Patrick Nagatani


March 30 - May 14 , 2001

The Andrew Smith Gallery opens an exhibit on Friday, March 30, 2001 titled, Excavations: Recent Photographs by Patrick Nagatani, with a reception for the artist from 5 to 8 pm. A distinguished professor of photography at the University of New Mexico, Patrick Nagatani has long been acclaimed for his entertaining and thought-provoking photographs that deal with various facets of the human condition. Working complex ideas in series form, Nagatani creates tableaus made up of two and three-dimensional imagery which he then photographs. The intensity of his subject matter is softened by the sheer beauty of the images and the humor he often brings to them. In his newest body of work, Nagatani delves into the field of archaeology and the "malleable picture space" of the photograph. Excavations is an intriguing series of thirty Ilfochrome and silver print photographs that explore the thin line between reality and illusion, and the ways in which photography creates, recreates, or supports a particular history. The exhibit continues through May 14, 2001.

Nagatani informs us that in 1985, a Japanese archeologist named Ryoichi received a mysterious set of maps that led him to excavate numerous historic and contemporary sites around the world noted for their cultural significance. For fifteen years Ryoichi and his team secretly excavated Stonehenge, Chaco Canyon, Ayers Rock, Kitt Peak National Observatory, the very Large Array radio-telescope, and other sites. At each location they unearthed a different make of car. Buried in the volcanic ash at Herculaneum they found a Ferrari. In the foundations of the Observatory at Chichen Itza was a Jaguar, while a Bentley emerged from Salisbury Plain near Stonehenge. Ryoichi had discovered a worldwide "automobile culture" that appeared to parallel our own, although it was anachronistic both historically and geographically. After unearthing the artifacts, Ryoichi's team covered up all evidence of their digs, but not before Nagatani had photographed each site, providing the only existing record of Ryoichi's discoveries.

In this elaborate fictional narrative and the accompanying thirty large format Ilfochrome and silver print photographs, Nagatani examines photography's role in documenting "history," as well as our willingness to believe what we see. In the color photograph titled, BMW, Chetro Ketl Kiva, Chaco Canyon, NM, USA, 1997, the circular stone wall of the kiva has been opened up to expose the front of a BMW. A ladder, shovels, wheelbarrows, picks, and a camera on a tripod are strewn about the site. Viewed casually, the scene appears real. Closer inspection reveals that "reality" is actually a miniature hand-crafted set complete with technical equipment, tools, and a model car. The audience is invited to suspend disbelief and participate in the wonder and puzzle of the paradox.

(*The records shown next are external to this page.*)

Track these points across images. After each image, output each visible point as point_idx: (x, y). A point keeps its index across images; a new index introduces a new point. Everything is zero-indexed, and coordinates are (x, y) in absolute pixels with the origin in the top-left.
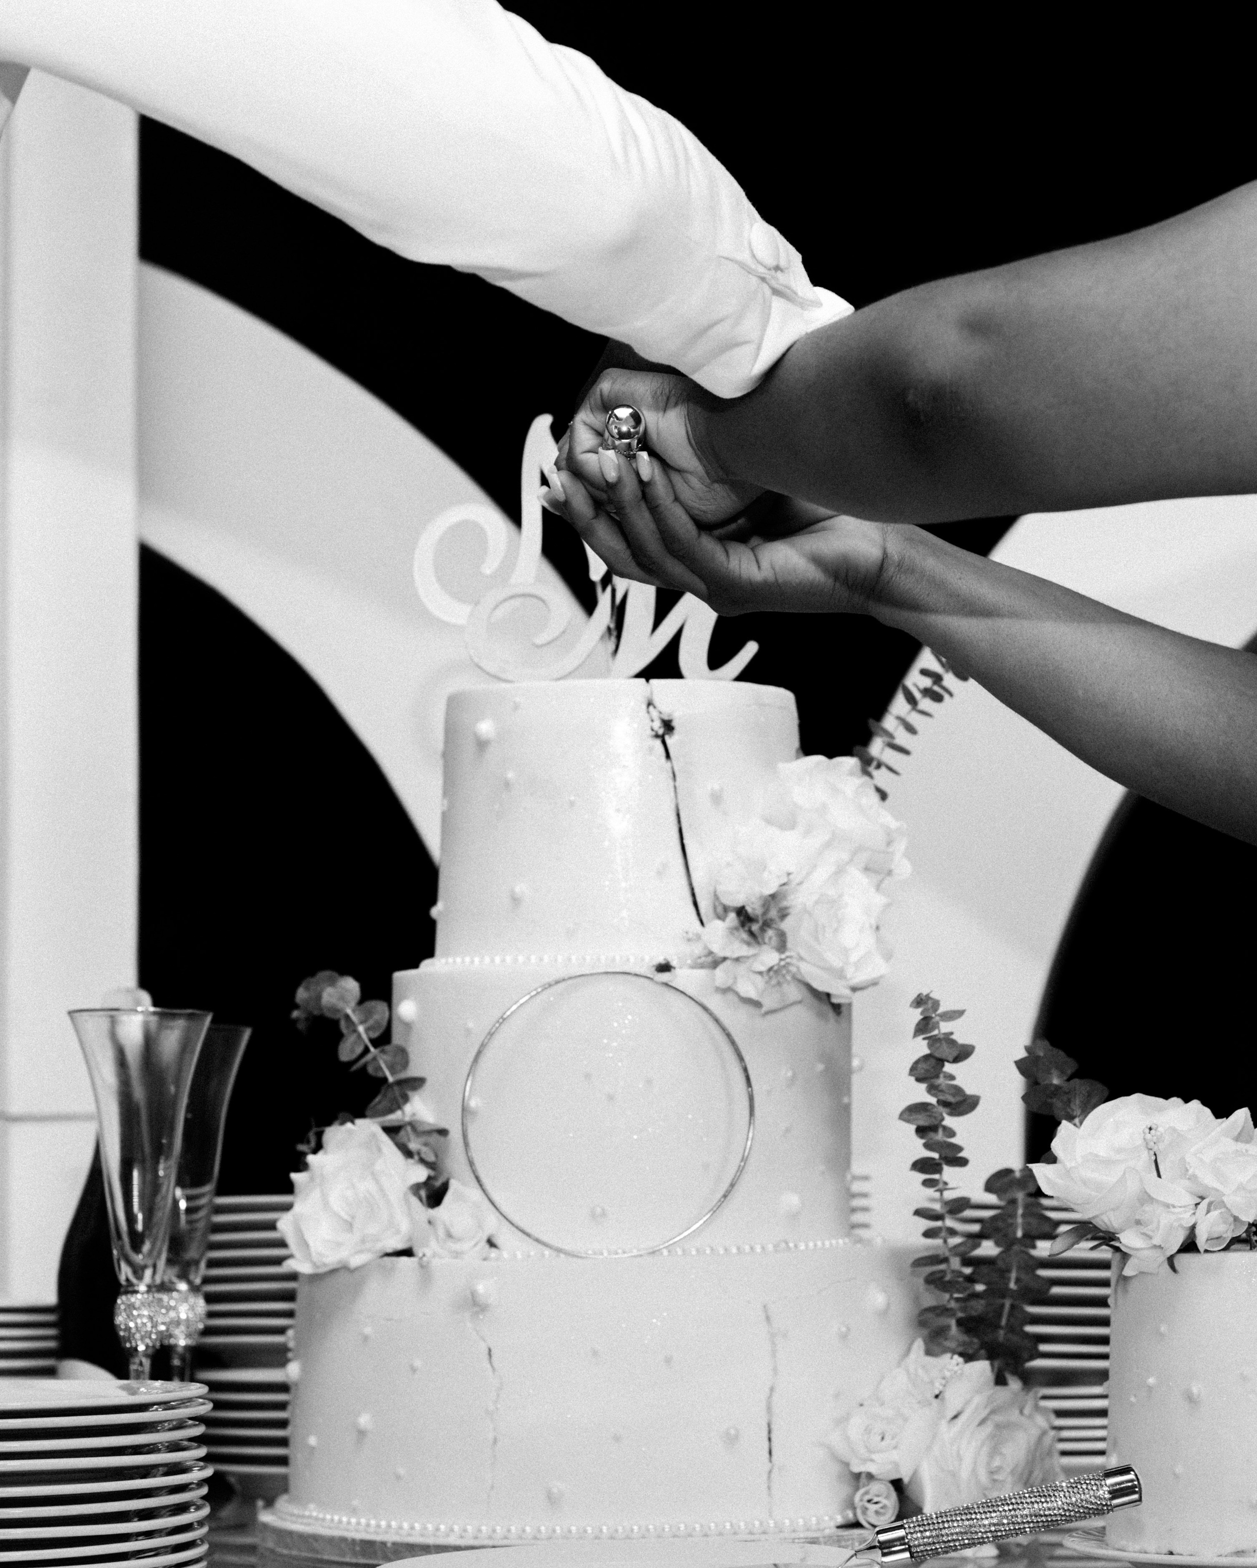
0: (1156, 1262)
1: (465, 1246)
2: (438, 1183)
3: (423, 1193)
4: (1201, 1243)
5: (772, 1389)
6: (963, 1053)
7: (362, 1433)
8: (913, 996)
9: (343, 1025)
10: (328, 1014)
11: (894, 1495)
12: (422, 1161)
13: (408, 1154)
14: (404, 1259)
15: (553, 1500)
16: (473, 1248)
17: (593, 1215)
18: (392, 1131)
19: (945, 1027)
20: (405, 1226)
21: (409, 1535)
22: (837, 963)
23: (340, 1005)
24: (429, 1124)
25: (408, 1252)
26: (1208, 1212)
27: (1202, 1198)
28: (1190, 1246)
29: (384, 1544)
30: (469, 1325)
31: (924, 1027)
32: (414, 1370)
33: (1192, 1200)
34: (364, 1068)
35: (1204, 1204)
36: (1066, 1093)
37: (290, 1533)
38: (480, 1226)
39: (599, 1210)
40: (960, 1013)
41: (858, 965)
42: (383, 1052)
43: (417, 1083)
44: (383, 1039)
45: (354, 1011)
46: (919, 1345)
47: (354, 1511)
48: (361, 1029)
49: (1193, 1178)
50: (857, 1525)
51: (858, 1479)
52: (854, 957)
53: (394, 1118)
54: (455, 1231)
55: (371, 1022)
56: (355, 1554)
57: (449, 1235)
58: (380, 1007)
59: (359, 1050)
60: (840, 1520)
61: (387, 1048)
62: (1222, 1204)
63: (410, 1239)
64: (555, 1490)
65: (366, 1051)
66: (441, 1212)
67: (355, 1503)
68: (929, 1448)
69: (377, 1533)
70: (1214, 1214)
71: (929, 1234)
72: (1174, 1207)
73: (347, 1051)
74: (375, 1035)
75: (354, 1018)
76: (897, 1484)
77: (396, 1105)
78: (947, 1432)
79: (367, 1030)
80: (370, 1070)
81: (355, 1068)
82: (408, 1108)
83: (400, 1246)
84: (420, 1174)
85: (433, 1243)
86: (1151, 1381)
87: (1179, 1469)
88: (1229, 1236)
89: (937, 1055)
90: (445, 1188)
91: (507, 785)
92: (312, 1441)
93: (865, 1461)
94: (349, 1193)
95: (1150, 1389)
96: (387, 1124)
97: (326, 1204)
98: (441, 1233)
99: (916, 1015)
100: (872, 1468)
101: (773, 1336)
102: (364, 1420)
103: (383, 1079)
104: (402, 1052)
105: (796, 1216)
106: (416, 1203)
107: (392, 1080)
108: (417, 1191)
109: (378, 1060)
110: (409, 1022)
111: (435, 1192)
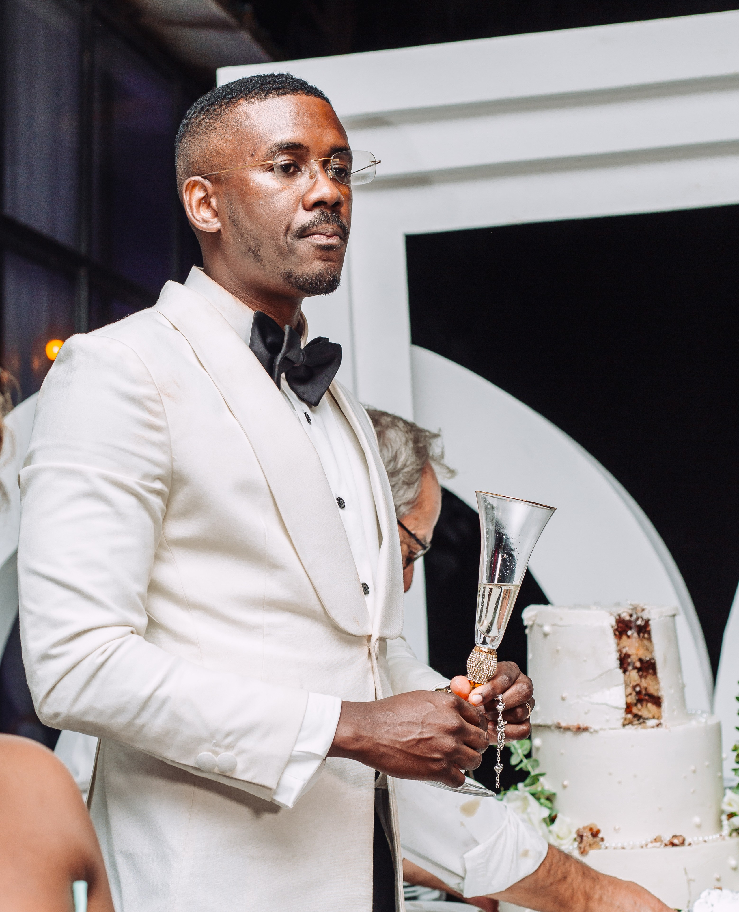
1: (564, 841)
2: (553, 815)
3: (548, 820)
9: (512, 750)
12: (546, 806)
13: (541, 804)
17: (615, 829)
18: (533, 795)
24: (548, 790)
34: (521, 769)
38: (570, 833)
39: (617, 828)
42: (529, 761)
43: (542, 775)
48: (520, 751)
53: (533, 788)
54: (561, 835)
55: (524, 748)
57: (559, 837)
58: (526, 742)
59: (519, 759)
61: (531, 760)
65: (521, 761)
66: (555, 827)
73: (514, 761)
74: (526, 753)
75: (517, 746)
77: (533, 783)
79: (522, 751)
80: (524, 769)
81: (517, 768)
84: (546, 813)
90: (556, 816)
96: (532, 791)
98: (555, 837)
101: (689, 881)
103: (528, 773)
104: (536, 761)
105: (699, 826)
106: (544, 825)
107: (533, 773)
108: (544, 820)
109: (526, 765)
110: (538, 749)
111: (552, 819)
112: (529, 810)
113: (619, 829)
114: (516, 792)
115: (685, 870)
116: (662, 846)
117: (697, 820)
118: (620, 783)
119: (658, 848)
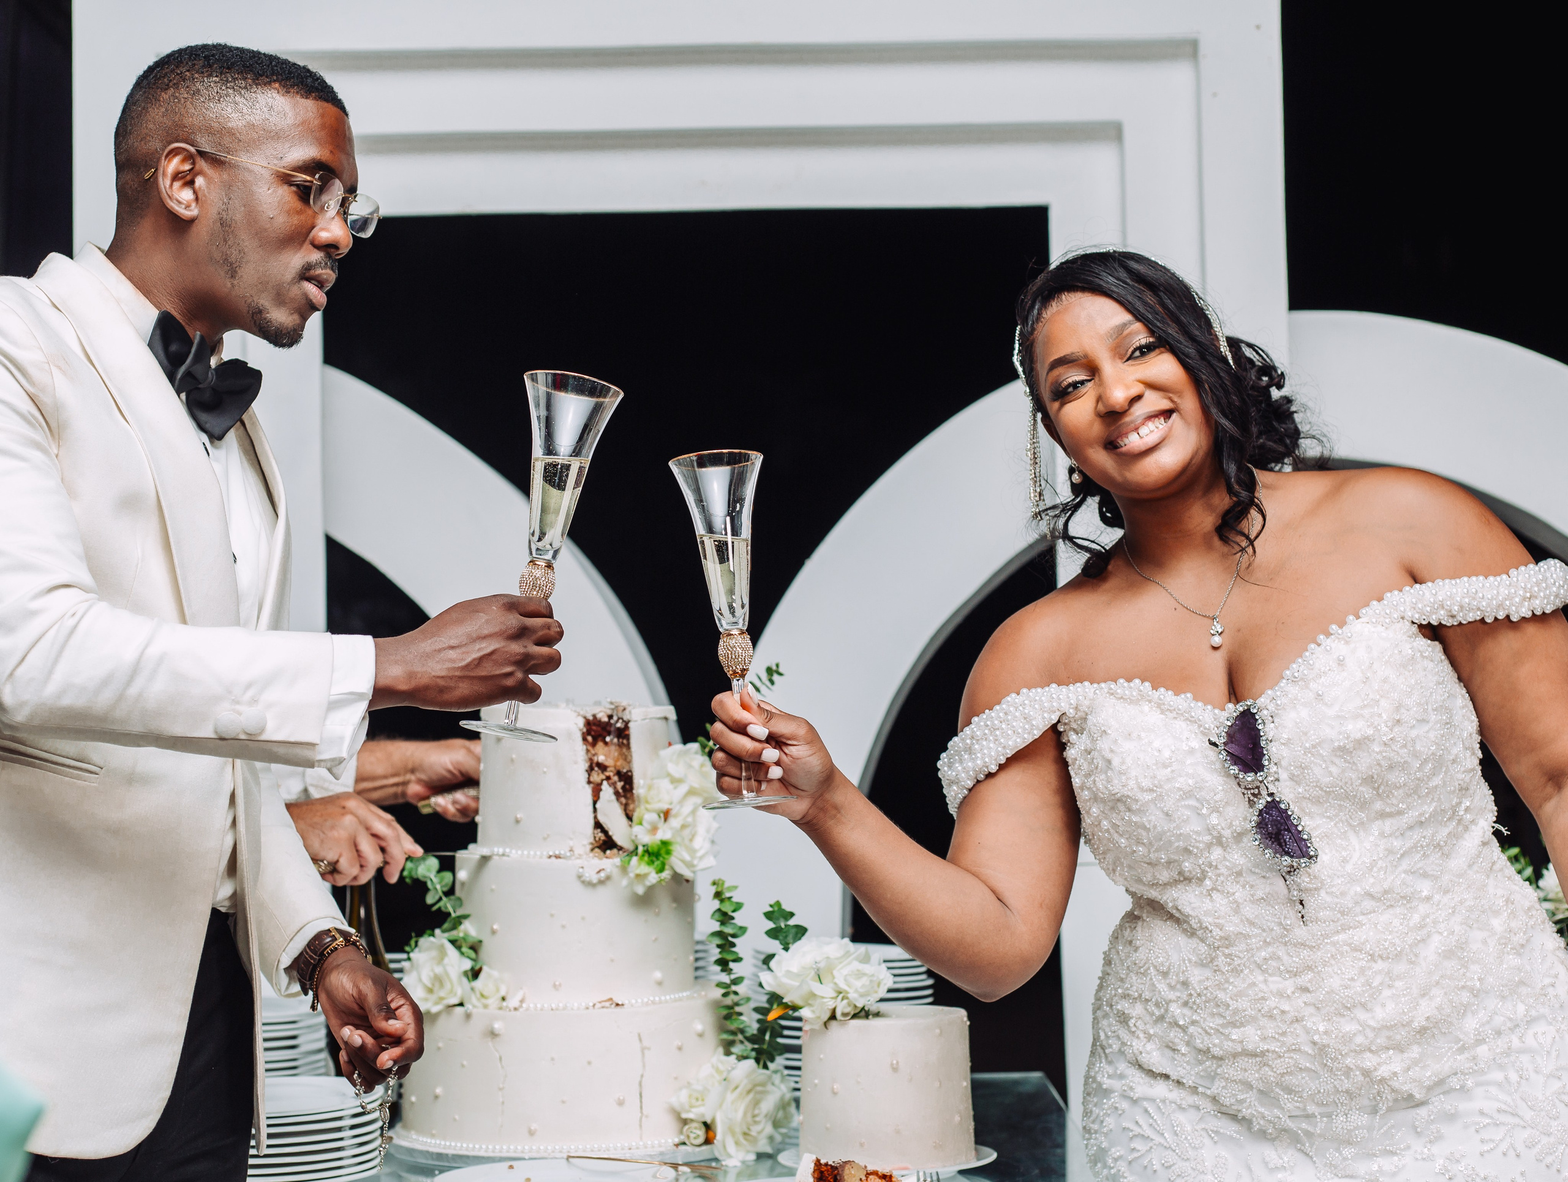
0: (818, 1026)
1: (490, 1001)
2: (477, 968)
3: (470, 974)
4: (838, 1014)
5: (642, 1076)
6: (738, 907)
7: (436, 1097)
8: (711, 880)
9: (429, 885)
10: (422, 879)
11: (703, 1129)
12: (468, 957)
13: (462, 954)
14: (459, 1009)
15: (531, 1133)
16: (493, 1002)
17: (555, 986)
18: (453, 942)
19: (728, 895)
20: (459, 992)
21: (461, 1150)
22: (687, 858)
23: (428, 874)
24: (473, 937)
25: (461, 1004)
26: (842, 999)
27: (841, 993)
28: (833, 1017)
29: (447, 1155)
30: (490, 1044)
31: (718, 895)
32: (463, 1066)
33: (834, 995)
34: (439, 909)
35: (841, 996)
36: (785, 932)
37: (401, 1147)
38: (498, 990)
39: (557, 983)
40: (736, 887)
41: (701, 858)
42: (450, 900)
43: (466, 917)
44: (450, 892)
45: (435, 876)
46: (721, 1050)
47: (433, 1136)
48: (438, 887)
49: (835, 984)
50: (684, 1144)
51: (685, 1122)
52: (699, 854)
53: (454, 934)
54: (485, 993)
55: (444, 883)
56: (433, 1159)
57: (482, 996)
58: (448, 876)
59: (437, 898)
60: (677, 1140)
61: (452, 897)
62: (847, 998)
63: (462, 998)
64: (532, 1128)
65: (440, 899)
66: (478, 984)
67: (434, 1132)
68: (721, 1105)
69: (444, 1148)
70: (845, 1001)
71: (725, 995)
72: (826, 998)
73: (430, 899)
74: (445, 889)
75: (435, 880)
76: (705, 1124)
77: (454, 927)
78: (730, 1097)
79: (441, 887)
80: (443, 909)
81: (434, 909)
82: (462, 927)
83: (456, 1001)
84: (467, 965)
85: (474, 1000)
86: (816, 1081)
87: (828, 1125)
88: (852, 1013)
89: (724, 909)
90: (480, 970)
91: (512, 760)
92: (413, 1099)
93: (688, 1111)
94: (432, 974)
95: (816, 1085)
96: (452, 938)
97: (420, 980)
98: (478, 995)
99: (713, 890)
100: (691, 1116)
101: (643, 1049)
102: (438, 1091)
103: (449, 914)
104: (459, 899)
105: (660, 983)
106: (465, 980)
107: (453, 915)
108: (465, 973)
109: (447, 905)
110: (463, 884)
111: (475, 974)
112: (446, 961)
113: (560, 985)
114: (432, 939)
115: (639, 1035)
116: (613, 1006)
117: (658, 975)
118: (563, 927)
119: (607, 1008)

Born in Chicago, Nagatani was raised and educated in Los Angeles where he achieved artistic recognition for his highly original images of a benumbed consumer society living on the brink of disaster. In 1987 he moved to Albuquerque to teach at the University of New Mexico. Over the last decade he has imaginatively explored the effects of the nuclear industry on New Mexico, and Japanese-American internment camps from World War II.